▶ _Problem statement_: In the records below, the line that contains "ring pip: (197, 262)" marks the start. Copy it and each line after it through the end, exactly, without pictures.

[Extracted records]
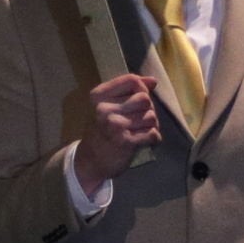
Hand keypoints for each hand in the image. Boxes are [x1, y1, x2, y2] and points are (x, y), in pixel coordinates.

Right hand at [70, 72, 162, 190]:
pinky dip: (154, 139)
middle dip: (147, 109)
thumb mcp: (107, 107)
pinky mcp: (126, 142)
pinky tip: (145, 141)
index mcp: (99, 96)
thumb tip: (153, 81)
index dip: (143, 88)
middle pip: (144, 98)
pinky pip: (153, 133)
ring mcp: (115, 125)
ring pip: (151, 116)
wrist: (89, 162)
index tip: (140, 100)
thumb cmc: (101, 131)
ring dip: (151, 125)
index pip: (131, 80)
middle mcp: (104, 109)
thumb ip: (128, 91)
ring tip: (141, 131)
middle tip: (140, 120)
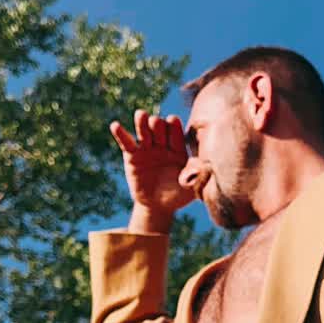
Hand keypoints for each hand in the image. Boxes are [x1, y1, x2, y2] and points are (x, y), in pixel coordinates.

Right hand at [110, 111, 193, 231]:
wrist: (158, 207)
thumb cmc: (178, 196)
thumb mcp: (191, 188)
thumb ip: (198, 177)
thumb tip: (208, 168)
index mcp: (178, 148)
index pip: (176, 131)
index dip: (173, 125)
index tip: (172, 121)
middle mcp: (162, 145)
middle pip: (159, 127)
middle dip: (158, 124)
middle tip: (156, 124)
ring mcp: (147, 149)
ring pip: (144, 131)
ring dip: (142, 121)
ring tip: (141, 115)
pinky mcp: (132, 156)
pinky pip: (126, 143)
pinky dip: (120, 134)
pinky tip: (115, 125)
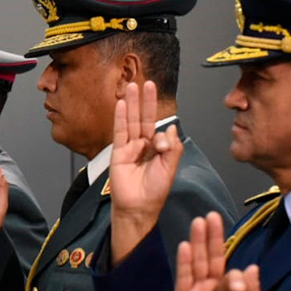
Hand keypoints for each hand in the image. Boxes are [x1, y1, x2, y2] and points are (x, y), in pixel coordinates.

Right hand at [109, 80, 183, 263]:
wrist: (138, 208)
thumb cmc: (154, 192)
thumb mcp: (170, 168)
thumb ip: (172, 148)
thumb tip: (171, 128)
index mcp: (159, 150)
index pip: (161, 130)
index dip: (164, 132)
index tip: (162, 144)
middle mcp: (144, 146)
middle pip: (145, 119)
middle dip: (147, 101)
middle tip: (148, 83)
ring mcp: (130, 148)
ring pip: (132, 121)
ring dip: (132, 104)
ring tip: (131, 85)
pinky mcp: (118, 152)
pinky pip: (120, 132)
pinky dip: (120, 117)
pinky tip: (121, 104)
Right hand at [170, 212, 259, 290]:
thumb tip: (254, 267)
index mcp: (229, 290)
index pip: (231, 272)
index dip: (236, 275)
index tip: (236, 287)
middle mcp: (212, 286)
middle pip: (212, 257)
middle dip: (212, 237)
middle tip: (212, 216)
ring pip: (197, 262)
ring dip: (197, 243)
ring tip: (198, 222)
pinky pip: (184, 276)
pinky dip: (184, 261)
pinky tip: (185, 246)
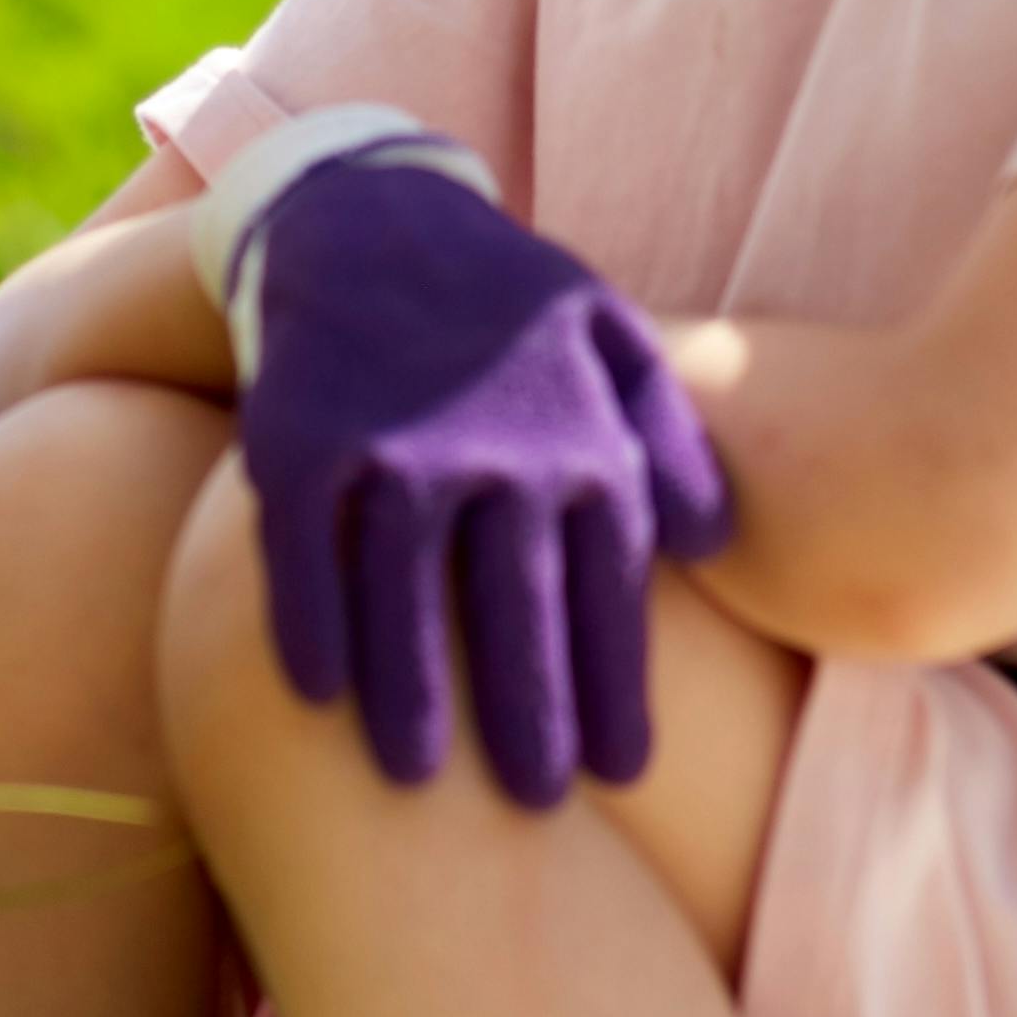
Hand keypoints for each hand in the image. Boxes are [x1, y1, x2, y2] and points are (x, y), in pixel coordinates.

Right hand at [222, 148, 730, 805]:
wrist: (368, 209)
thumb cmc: (503, 294)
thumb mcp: (611, 334)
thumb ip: (670, 433)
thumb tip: (713, 546)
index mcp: (578, 434)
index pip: (608, 589)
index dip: (613, 687)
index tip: (621, 771)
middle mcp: (492, 448)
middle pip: (512, 611)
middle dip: (526, 717)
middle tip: (534, 806)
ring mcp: (391, 443)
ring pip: (402, 595)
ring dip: (410, 693)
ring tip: (416, 781)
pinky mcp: (303, 433)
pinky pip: (302, 550)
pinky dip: (308, 624)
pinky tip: (313, 692)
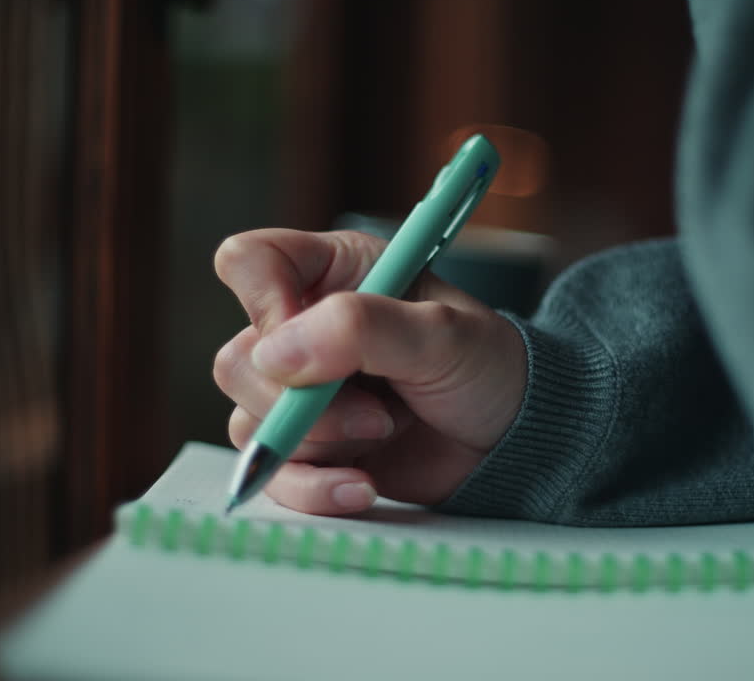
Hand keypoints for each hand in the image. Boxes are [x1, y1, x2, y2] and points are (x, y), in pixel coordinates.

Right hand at [212, 229, 525, 514]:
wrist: (516, 440)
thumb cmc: (488, 367)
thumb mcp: (442, 335)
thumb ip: (361, 329)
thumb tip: (274, 354)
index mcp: (334, 273)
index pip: (249, 264)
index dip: (265, 304)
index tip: (313, 342)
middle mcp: (305, 327)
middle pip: (237, 360)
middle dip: (301, 399)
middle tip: (377, 410)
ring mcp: (302, 392)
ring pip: (248, 421)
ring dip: (317, 441)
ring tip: (386, 433)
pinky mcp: (310, 448)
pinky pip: (273, 472)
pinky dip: (312, 488)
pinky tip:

▶ _Solution for this task_:
ring pip: (197, 262)
ring dip: (197, 243)
ring tip: (198, 222)
pinky pip: (184, 276)
pinky dip: (184, 261)
pinky tip: (185, 246)
Hand keypoints for each hand in the image. Boxes are [x1, y1, x2, y2] and points are (x, y), in pixel coordinates.

Right hand at [222, 148, 730, 805]:
wrist: (368, 209)
thumb cmc: (503, 294)
thumb mcp: (611, 334)
thumb ip: (670, 433)
thumb tip: (713, 546)
index mcp: (578, 434)
index pip: (608, 589)
index dip: (613, 687)
index tip: (621, 771)
middle mcp: (492, 448)
middle pip: (512, 611)
middle dip: (526, 717)
middle tip: (534, 806)
ring mcp: (391, 443)
ring pip: (402, 595)
ring dip: (410, 693)
ring tip: (416, 781)
pinky mcp: (303, 433)
pinky pip: (302, 550)
pinky dip: (308, 624)
pinky tip: (313, 692)
Hand keypoints for each hand in the image. Boxes are [x1, y1, x2, y2] and points are (x, y), in pixel coordinates.

Right hand at [212, 229, 525, 514]:
wrist: (516, 440)
thumb cmc: (488, 367)
thumb mcp: (442, 335)
thumb ip: (361, 329)
thumb tip: (274, 354)
index mcp: (334, 273)
index pip: (249, 264)
index dip: (265, 304)
index tip: (313, 342)
middle mcp: (305, 327)
middle pip: (237, 360)
middle dip: (301, 399)
middle tip: (377, 410)
ring mcp: (302, 392)
ring pip: (248, 421)
ring dip: (317, 441)
ring tip: (386, 433)
pinky mcp: (310, 448)
pinky pip: (273, 472)
pinky dip: (312, 488)
pinky tip:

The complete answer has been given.